L’ancien ambassadeur du Canada aux États-Unis, Derek Burney, qualifie le Canada de « retardataire » et affirme que le pays doit faire un « travail majeur » sur ses dépenses de défense s’il veut être pris au sérieux sur d’autres questions avec les États-Unis.
« Si nous espérons attirer l’attention de Washington sur quoi que ce soit, nous devons faire un travail majeur sur nos capacités de défense », a déclaré Burney à l’animateur de la période des questions de CTV, Vassy Kapelos, dans une interview diffusée dimanche. « Je veux dire, c’est vraiment lamentable. »

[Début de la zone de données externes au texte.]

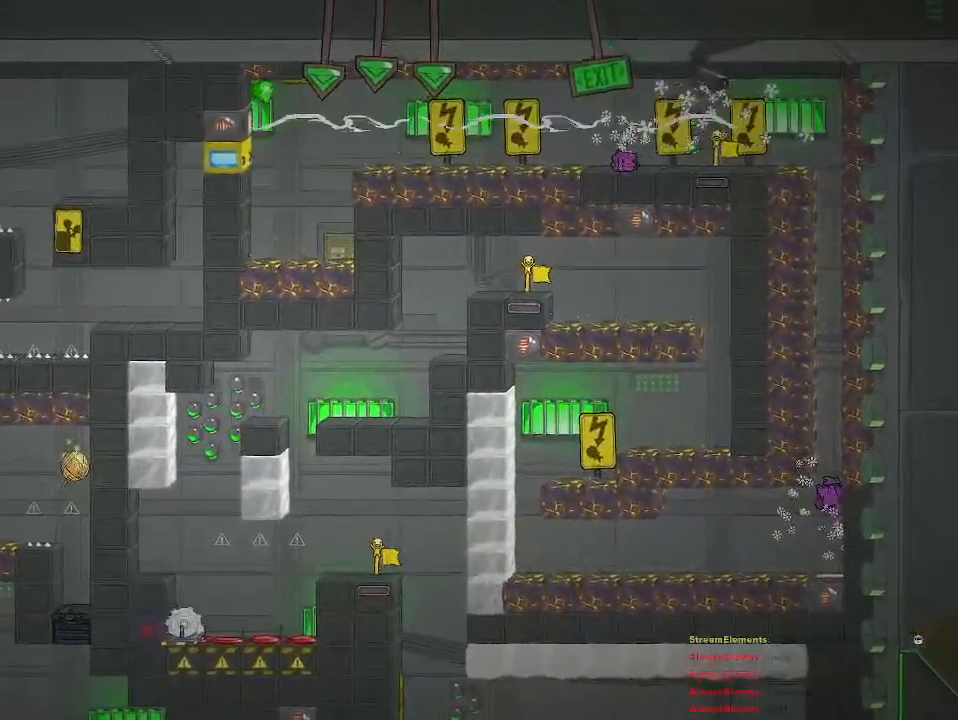
{"buttons": [], "left_stick": "center", "right_stick": "center", "events": [[83, "left_stick", "left"], [167, "CROSS", "up"], [417, "left_stick", "center"]]}
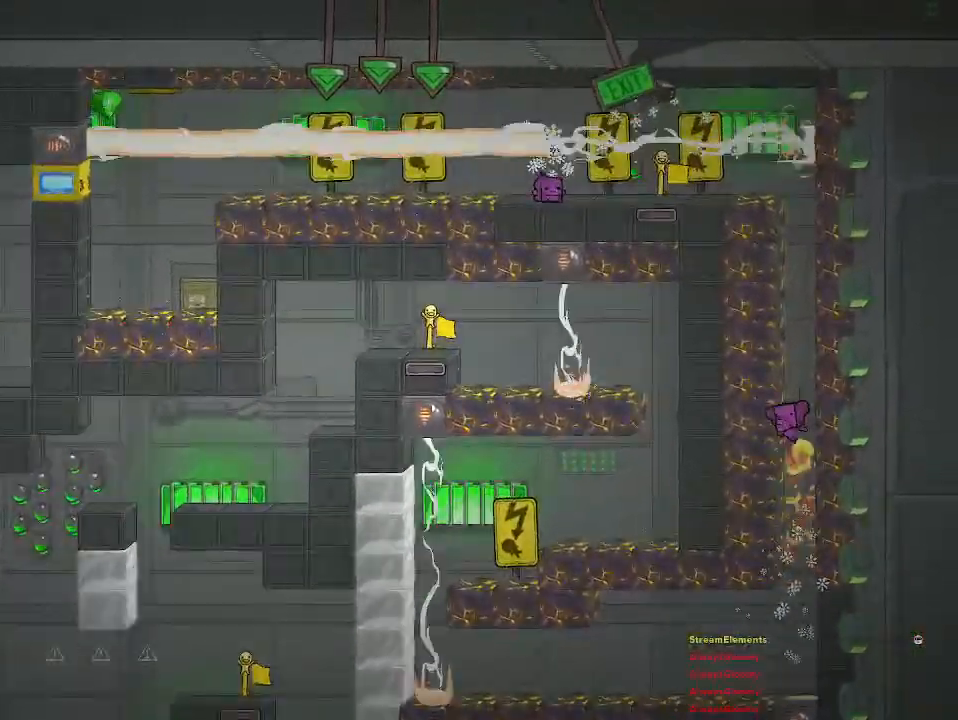
{"buttons": [], "left_stick": "center", "right_stick": "center", "events": []}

Les objectifs de dépenses de défense du Canada font l’objet d’un examen plus approfondi à la suite de la réélection de Donald Trump à la présidence des États-Unis. Dans le passé, Trump a critiqué les autres membres de l’alliance qui dépensaient trop peu, et a même suggéré plus tôt cette année que s’il reconquérait la Maison Blanche, les États-Unis ne protégeraient pas les alliés de l’OTAN qui ne parviennent pas à atteindre l’objectif de dépenser deux pour cent. cent du PIB à la défense.
Le gouvernement canadien s’est engagé en juillet à atteindre cet objectif d’ici 2032, après des années de pression de la part de ses alliés, dont les États-Unis.
Mais Burney, qui a également été chef de cabinet de l’ancien premier ministre Brian Mulroney et a joué un rôle important dans les premières négociations de l’ALENA, a déclaré que les Américains n’attendraient pas « huit ans » et que le Canada devait augmenter ses dépenses de défense « plus rapidement ».
« Je ne peux pas le dire de manière trop négative, mais nous sommes à la traîne, nous ne sommes pas pertinents et nous n’apportons aucune contribution qui, à mon avis, soit significative nulle part dans le monde aujourd’hui », a-t-il ajouté. « C’est un commentaire très triste sur une armée autrefois fière. »
Selon les derniers chiffres de l’OTAN, le Canada devrait consacrer 1,37 pour cent de son PIB à la défense en 2024. Le ministère de la Défense nationale prévoit que ce chiffre augmentera au cours des prochaines années, pour atteindre 1,76 pour cent d’ici 2030.
Dans une interview accordée à la période des questions plus tôt ce mois-ci, l’ancienne ambassadrice des États-Unis au Canada, Kelly Craft, qui a servi entre 2017 et 2019 pendant le premier mandat de Trump, a également déclaré que « le Canada peut faire mieux » en matière de dépenses de défense. Craft a déclaré que la question était particulièrement pertinente lorsqu’il s’agissait de l’Arctique et de la dissuasion collective contre les pays adversaires, tels que la Russie et la Chine.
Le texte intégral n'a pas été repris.